Many professionals did not believe it was possible to develop CAC’s in Indian Country given the challenges involved in multi-jurisdictional coordination, lack of sustainability of current child abuse program initiatives, facility–based programming, and lack of community resources to sponsor the “mainstream” funding model for CAC’s.
NACA was formed to support existing tribal CAC programs and to promote the development of CAC’s and MDT’s in tribal communities.
NACA is committed to protecting Native children and eliminating children’s physical, sexual, psychological and spiritual abuse by providing awareness, training, building partnerships in a respectful way which honors tribal sovereignty, empowers communities, and develops tribal readiness for Seven Generations.
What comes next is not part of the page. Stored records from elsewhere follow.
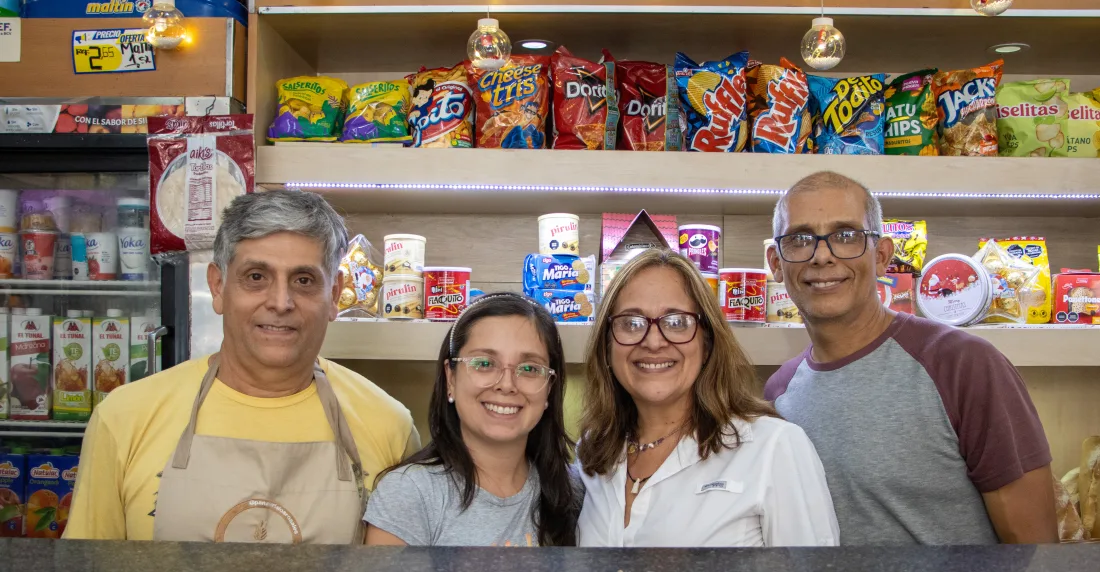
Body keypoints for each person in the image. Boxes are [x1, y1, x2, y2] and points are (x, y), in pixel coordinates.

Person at [65, 190, 419, 543]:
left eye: (304, 280)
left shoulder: (388, 426)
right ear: (218, 287)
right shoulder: (124, 418)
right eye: (255, 277)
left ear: (333, 295)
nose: (281, 302)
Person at [764, 171, 1058, 545]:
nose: (822, 255)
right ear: (776, 262)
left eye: (846, 236)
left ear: (883, 256)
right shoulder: (778, 393)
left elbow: (1036, 550)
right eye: (800, 239)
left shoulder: (964, 367)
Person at [576, 249, 839, 547]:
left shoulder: (775, 447)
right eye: (631, 322)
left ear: (708, 342)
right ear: (607, 345)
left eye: (677, 322)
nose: (652, 341)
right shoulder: (593, 452)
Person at [364, 292, 581, 546]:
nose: (507, 384)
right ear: (451, 378)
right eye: (484, 363)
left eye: (530, 368)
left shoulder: (572, 491)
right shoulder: (409, 494)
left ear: (550, 388)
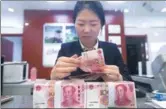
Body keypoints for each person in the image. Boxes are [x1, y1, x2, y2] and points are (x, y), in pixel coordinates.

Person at [50, 1, 133, 82]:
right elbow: (54, 85)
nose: (86, 30)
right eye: (81, 24)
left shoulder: (112, 49)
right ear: (74, 24)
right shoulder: (66, 49)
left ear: (102, 25)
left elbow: (131, 83)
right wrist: (53, 78)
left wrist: (120, 79)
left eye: (93, 24)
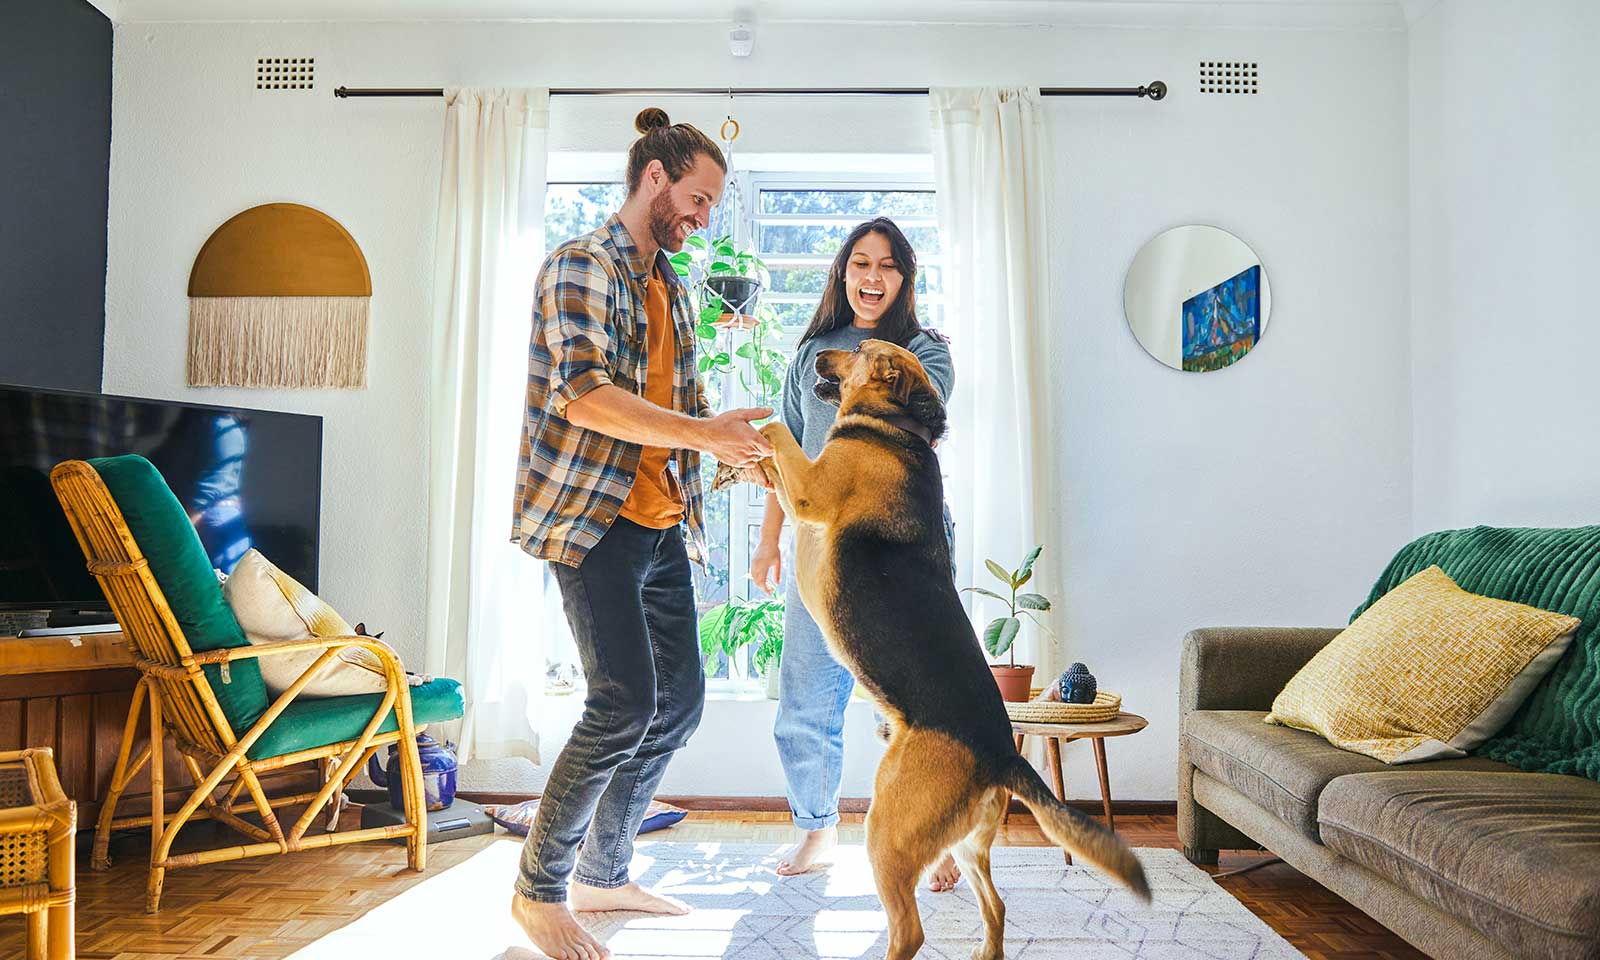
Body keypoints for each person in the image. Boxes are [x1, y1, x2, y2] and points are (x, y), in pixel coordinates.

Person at [508, 107, 774, 960]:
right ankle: (538, 889)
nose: (702, 220)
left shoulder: (675, 289)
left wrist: (735, 452)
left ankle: (604, 869)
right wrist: (702, 433)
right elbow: (583, 395)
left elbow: (680, 418)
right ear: (653, 178)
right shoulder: (580, 266)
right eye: (696, 201)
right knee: (621, 700)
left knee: (679, 702)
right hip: (593, 521)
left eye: (710, 208)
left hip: (660, 525)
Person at [749, 217, 963, 891]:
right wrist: (766, 540)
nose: (872, 278)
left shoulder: (926, 352)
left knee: (909, 701)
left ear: (904, 278)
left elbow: (910, 428)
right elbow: (783, 449)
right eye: (860, 264)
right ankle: (817, 829)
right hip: (820, 551)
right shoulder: (813, 348)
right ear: (843, 273)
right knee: (807, 697)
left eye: (887, 266)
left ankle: (933, 832)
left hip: (899, 550)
NACA was established to enhance the safety and well-being of all Native/Alaskan Native children and is well known for providing annual trainings to develop CACs for Indian Country. NACA can assess a community’s abilities to provide services regarding:
- Development of multidisciplinary teams
- Development of interagency agreements and protocols
- Increasing community understanding of child abuse
- Increasing prevention and intervention services
- Identifying valuable resources for maintaining programs
- Preparation for accreditation by the National Children’s Alliance
NACA has been expanding outreach to urban Indian populations and has developed Native-specific guides/materials to support development of CACs.